Problem to solve: Copy exactly, beginning with the line holding "ажурный свитер спицами" and ending with the final line of the data beneath this task; copy nothing else, and leave out every picture.

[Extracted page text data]
________________________________________
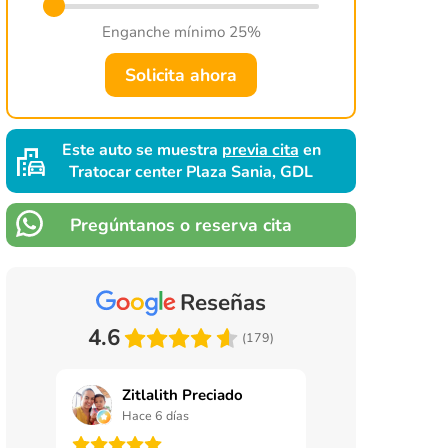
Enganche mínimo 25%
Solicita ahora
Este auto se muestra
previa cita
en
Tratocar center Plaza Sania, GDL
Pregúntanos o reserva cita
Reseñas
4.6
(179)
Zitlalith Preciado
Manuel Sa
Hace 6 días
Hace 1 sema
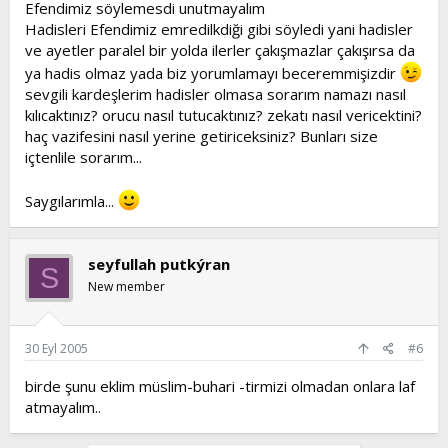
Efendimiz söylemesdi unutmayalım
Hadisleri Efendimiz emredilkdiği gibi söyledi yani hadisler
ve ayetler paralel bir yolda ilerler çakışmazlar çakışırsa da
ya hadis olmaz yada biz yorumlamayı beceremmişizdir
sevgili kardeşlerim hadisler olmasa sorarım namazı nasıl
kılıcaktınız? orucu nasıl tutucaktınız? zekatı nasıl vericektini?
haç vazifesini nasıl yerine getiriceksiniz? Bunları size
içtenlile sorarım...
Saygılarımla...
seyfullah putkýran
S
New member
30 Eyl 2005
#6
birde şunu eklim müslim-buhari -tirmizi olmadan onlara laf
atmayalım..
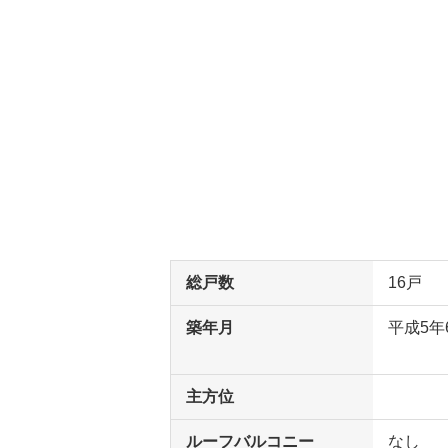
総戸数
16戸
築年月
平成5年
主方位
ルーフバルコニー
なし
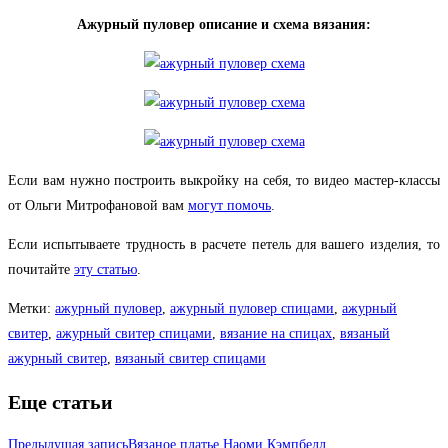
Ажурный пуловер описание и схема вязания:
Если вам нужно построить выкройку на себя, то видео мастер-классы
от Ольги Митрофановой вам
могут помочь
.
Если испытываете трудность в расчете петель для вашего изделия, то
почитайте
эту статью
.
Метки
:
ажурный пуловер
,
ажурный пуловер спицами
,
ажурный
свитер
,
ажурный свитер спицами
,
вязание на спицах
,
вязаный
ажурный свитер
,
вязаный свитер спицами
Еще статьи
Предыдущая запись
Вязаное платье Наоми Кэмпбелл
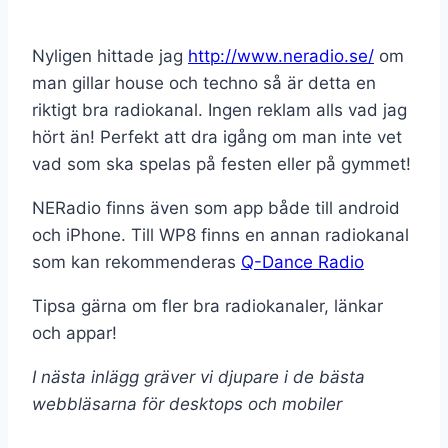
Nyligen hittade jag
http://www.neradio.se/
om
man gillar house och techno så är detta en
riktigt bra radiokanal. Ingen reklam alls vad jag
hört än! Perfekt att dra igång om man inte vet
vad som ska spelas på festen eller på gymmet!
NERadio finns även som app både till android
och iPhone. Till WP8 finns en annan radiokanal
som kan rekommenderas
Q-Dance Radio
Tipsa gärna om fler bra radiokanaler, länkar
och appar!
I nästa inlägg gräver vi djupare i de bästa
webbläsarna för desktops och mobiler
________________________________________
Output of the task:
ажурный свитер спицами
,
вязание на спицах
,
вязаный
ажурный свитер
,
вязаный свитер спицами
Еще статьи
Предыдущая запись
Вязаное платье Наоми Кэмпбелл
Nyligen hittade jag
http://www.neradio.se/
om
man gillar house och techno så är detta en
riktigt bra radiokanal. Ingen reklam alls vad jag
hört än! Perfekt att dra igång om man inte vet
vad som ska spelas på festen eller på gymmet!
NERadio finns även som app både till android
och iPhone. Till WP8 finns en annan radiokanal
som kan rekommenderas
Q-Dance Radio
Tipsa gärna om fler bra radiokanaler, länkar
och appar!
I nästa inlägg gräver vi djupare i de bästa
webbläsarna för desktops och mobiler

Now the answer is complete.